The Future of the Third Place
It’s Cinco de Mayo. We’ve not really ever been Cinco de Mayo people, although I do have nachos on the menu for tonight. Why nachos? Because I’m sick to death of cooking entire meals, especially because even though I don’t live alone, I’m still somehow the one washing most of the dishes used to cook dinner. Nachos are easy: I can dump them on a cookie sheet and walk away.
Here are the things I read this week:
The Community Cookbook Is Reborn for a Time of Scarcity and Sharing (New York Times)
Give Me Meat and Give Them Death (New Republic)
Black-Owned Restaurants in Detroit Are Hard Hit by the Pandemic (Eater)
I’ve been thinking about restaurants a lot lately. I’m sure many of us have. I worry about what a local writer described as a “mass extinction event.” Already some long-standing Austin restaurants have had to shutter as a result of the pandemic, including Fricano’s, a particular favorite of mine.
I miss hanging out in coffeeshops. I miss my book group meetings at a local brewpub, where I look forward as much to my dinner of Bavarian pretzel + salad + cider as I do the conversation with my friends. I miss going to the movies with my family, outings that I look forward to for weeks ahead of time.
About a year and a half ago, I wrote a feature for the Austin Chronicle in which I looked at hospitality in the Trump era, and the role that restaurants play in the community. I wrote,
In The Great Good Place, urban sociologist Ray Oldenburg describes a "third place," a space that isn't home or work where people can gather to relax and interact with others. He argues that places like restaurants, bars, libraries, shopping malls, swimming pools, and so on are foundational to a sense of community, civic engagement, and a functioning democracy, because they facilitate and foster broad interactions and exchanges of ideas. Third places are a community hub, where all are welcome to pass through.
Over the past several weeks, I’ve realized just how big a role the third place plays in my life, from working in a coffee shop to group lunches during the workday to outings with my friends and family. I feel the lack acutely.
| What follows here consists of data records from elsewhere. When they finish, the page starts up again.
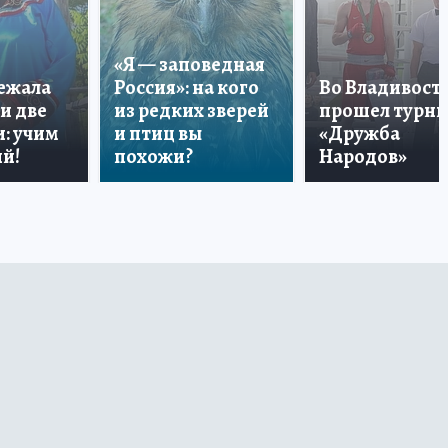
«Я — заповедная
лежала
Россия»: на кого
Во Владивост
и две
из редких зверей
прошел турн
: учим
и птиц вы
«Дружба
й!
похожи?
Народов»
And while my favorite coffeeshops and restaurants are generally still open, picking up a plate of enchiladas (that I’ll later eat out of a foil pan at my dining room table) or a bag of pastries and a coffee from a table in a parking lot is a far cry from the commensal thrill of occupying the physical space with that very specific energy buzzing in the air.
So, in addition to worrying about whether my favorite places will survive, I wonder what the third place experience will be like post-pandemic. While I remain hopeful and optimistic that we can experience that commensal buzz together again sometime down the road, I wonder how those spaces that are so fundamental to building and sustaining communities are going to reconfigure themselves. If we can’t hang out in semi-public spaces like restaurants, coffeeshops, bowling alleys, etc., how do we engender community? How does a coffeeshop create an inviting space with social distancing in mind?
The third place is what keeps us connected, keeps us from being too isolated. How do we reconnect via the third place after this? Are we all capable of “smizing” above our masks while we collaborate, contemplate, and communicate?